Embedding model
An embedding model converts text, images, or other inputs into fixed-length numeric vectors that capture semantic meaning. Embeddings power retrieval, classification, and similarity search.
What are embedding models?
An embedding model maps input data — typically text, but increasingly images, code, or multimodal — to fixed-length numeric vectors in a high-dimensional space. The geometry of that space is meaningful: semantically similar inputs land near each other. Vectors are the universal substrate for retrieval, classification, clustering, deduplication, and any similarity-based search task.

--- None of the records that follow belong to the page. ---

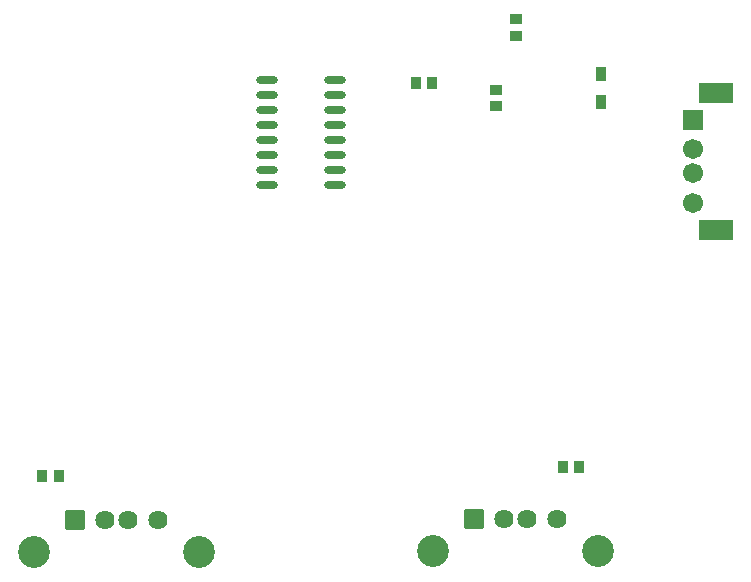
<source format=gts>
G04 Layer: TopSolderMaskLayer*
G04 EasyEDA v6.5.44, 2024-08-15 16:09:49*
G04 6019c0ef6d974e658929918cbd89991a,14e18c81352b4cb09636949e9aeec340,10*
G04 Gerber Generator version 0.2*
G04 Scale: 100 percent, Rotated: No, Reflected: No *
G04 Dimensions in millimeters *
G04 leading zeros omitted , absolute positions ,4 integer and 5 decimal *
%FSLAX45Y45*%
%MOMM*%

%AMMACRO1*4,1,8,-0.4712,-0.4508,-0.5009,-0.4209,-0.5009,0.4211,-0.4712,0.4508,0.4709,0.4508,0.5009,0.4211,0.5009,-0.4209,0.4709,-0.4508,-0.4712,-0.4508,0*%
%AMMACRO2*4,1,8,-0.4211,-0.5009,-0.4508,-0.4709,-0.4508,0.4712,-0.4211,0.5009,0.4209,0.5009,0.4508,0.4712,0.4508,-0.4709,0.4209,-0.5009,-0.4211,-0.5009,0*%
%AMMACRO3*4,1,8,-0.4211,-0.5009,-0.4509,-0.4709,-0.4509,0.4712,-0.4211,0.5009,0.4209,0.5009,0.4509,0.4712,0.4509,-0.4709,0.4209,-0.5009,-0.4211,-0.5009,0*%
%AMMACRO4*4,1,8,-0.396,-0.5508,-0.4257,-0.5208,-0.4257,0.5211,-0.396,0.5508,0.3957,0.5508,0.4257,0.5211,0.4257,-0.5208,0.3957,-0.5508,-0.396,-0.5508,0*%
%AMMACRO5*4,1,8,-1.4211,-0.8508,-1.4508,-0.8208,-1.4508,0.8211,-1.4211,0.8508,1.4209,0.8508,1.4508,0.8211,1.4508,-0.8208,1.4209,-0.8508,-1.4211,-0.8508,0*%
%AMMACRO6*4,1,8,-0.8212,-0.8508,-0.8509,-0.8208,-0.8509,0.8211,-0.8212,0.8508,0.8209,0.8508,0.8509,0.8211,0.8509,-0.8208,0.8209,-0.8508,-0.8212,-0.8508,0*%
%AMMACRO7*4,1,8,-0.7831,-0.8128,-0.8128,-0.7828,-0.8128,0.7831,-0.7831,0.8128,0.7828,0.8128,0.8128,0.7831,0.8128,-0.7828,0.7828,-0.8128,-0.7831,-0.8128,0*%
%ADD10MACRO1*%
%ADD11MACRO2*%
%ADD12MACRO3*%
%ADD13MACRO4*%
%ADD14O,1.8466053999999998X0.6615938*%
%ADD15MACRO5*%
%ADD16MACRO6*%
%ADD17C,1.7016*%
%ADD18C,2.7016*%
%ADD19C,1.6256*%
%ADD20MACRO7*%

%LPD*%
D10*
G01*
X5168900Y8388502D03*
G01*
X5168900Y8248497D03*
D11*
G01*
X1161897Y4521200D03*
G01*
X1301902Y4521200D03*
D10*
G01*
X5003800Y7651597D03*
G01*
X5003800Y7791602D03*
D12*
G01*
X4464202Y7848600D03*
G01*
X4324197Y7848600D03*
G01*
X5708802Y4597400D03*
G01*
X5568797Y4597400D03*
D13*
G01*
X5892800Y7693240D03*
G01*
X5892800Y7927759D03*
D14*
G01*
X3065551Y7874000D03*
G01*
X3065551Y7747000D03*
G01*
X3065551Y7620000D03*
G01*
X3065551Y7493000D03*
G01*
X3065551Y7366000D03*
G01*
X3065551Y7239000D03*
G01*
X3065551Y7112000D03*
G01*
X3065551Y6985000D03*
G01*
X3640048Y7874000D03*
G01*
X3640048Y7747000D03*
G01*
X3640048Y7620000D03*
G01*
X3640048Y7493000D03*
G01*
X3640048Y7366000D03*
G01*
X3640048Y7239000D03*
G01*
X3640048Y7112000D03*
G01*
X3640048Y6985000D03*
D15*
G01*
X6869099Y6608203D03*
G01*
X6869099Y7768196D03*
D16*
G01*
X6669100Y7538199D03*
D17*
G01*
X6669100Y7288199D03*
G01*
X6669100Y7088200D03*
G01*
X6669100Y6838187D03*
D18*
G01*
X1090701Y3877690D03*
G01*
X2490698Y3877690D03*
D19*
G01*
X2140686Y4148683D03*
G01*
X1890699Y4148683D03*
G01*
X1690700Y4148683D03*
D20*
G01*
X1440688Y4148683D03*
D18*
G01*
X4468901Y3890390D03*
G01*
X5868898Y3890390D03*
D19*
G01*
X5518886Y4161383D03*
G01*
X5268899Y4161383D03*
G01*
X5068900Y4161383D03*
D20*
G01*
X4818888Y4161383D03*
M02*

</source>
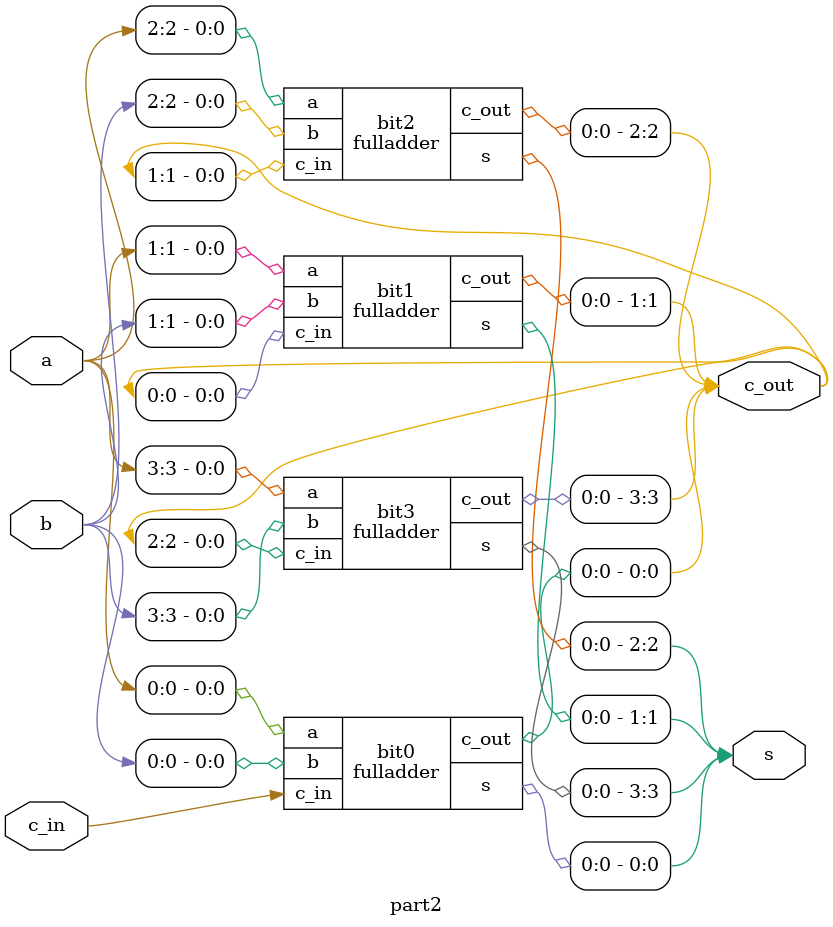
<source format=v>

module top (SW, LEDR);

	input [9:0] SW;
	output [9:0] LEDR;
	wire [3:0] w1;
	
	assign LEDR[9] = w1[3];

   part2 u1(.a(SW[7:4]), .b(SW[3:0]), .c_in(SW[8]), .c_out(w1), .s(LEDR[3:0]));

endmodule // top

// module for full adder subcircuit 
module fulladder (a, b, c_in, s, c_out);
    input a, b, c_in;
    output s, c_out;

    assign s = a ^ b ^ c_in;
    assign c_out = ((a ^ b) & c_in) | (a & b);

endmodule // fulladder 

// module instantiating four instances of full adder
module part2(a, b, c_in, s, c_out);
    input [3:0] a, b;
    input c_in;
    output [3:0] s, c_out;

    fulladder bit0 (a[0], b[0], c_in, s[0], c_out[0]);
    fulladder bit1 (a[1], b[1], c_out[0], s[1], c_out[1]);
    fulladder bit2 (a[2], b[2], c_out[1], s[2], c_out[2]);
    fulladder bit3 (a[3], b[3], c_out[2], s[3], c_out[3]);

endmodule // part2

</source>
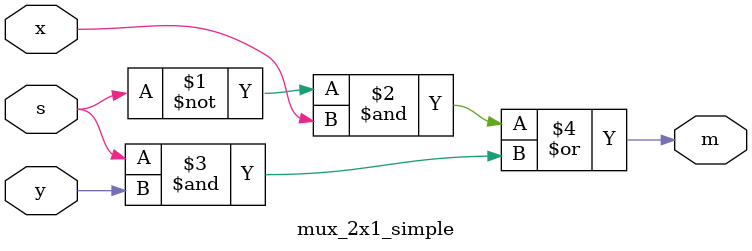
<source format=v>
`timescale 1ns / 1ps


module mux_2x1_simple(
    input x, y, s,
    output m
    );
    
    assign m = ~s & x | s & y;
endmodule

</source>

Modern production embedding models (OpenAI text-embedding-3-large, Cohere Embed v3, Voyage AI, open-source variants like BGE and E5) emit 256-3072 dimension vectors. Different models tradeoff retrieval quality, multilingual support, vector dimensionality (affects storage cost), and price.
For RAG and search
Embedding models are the retrieval half of RAG. Quality matters: a weak embedding model retrieves irrelevant documents, which a downstream LLM then politely tries to reason over. Standardized benchmarks (MTEB on Hugging Face, BEIR) compare retrieval models on common tasks. For a given language and domain, the gap between best-in-class and median can be 20+ percentage points on recall@10.
Procurement
If you're embedding sensitive data: is the embedding API in scope of the vendor's compliance posture (most are — verify), can the embedding model be self-hosted for high-residency deployments, what is the API cost at your expected volume, and what is the migration path if you need to change embedding models (vector dimensionality differs across models, so a switch typically requires re-embedding everything).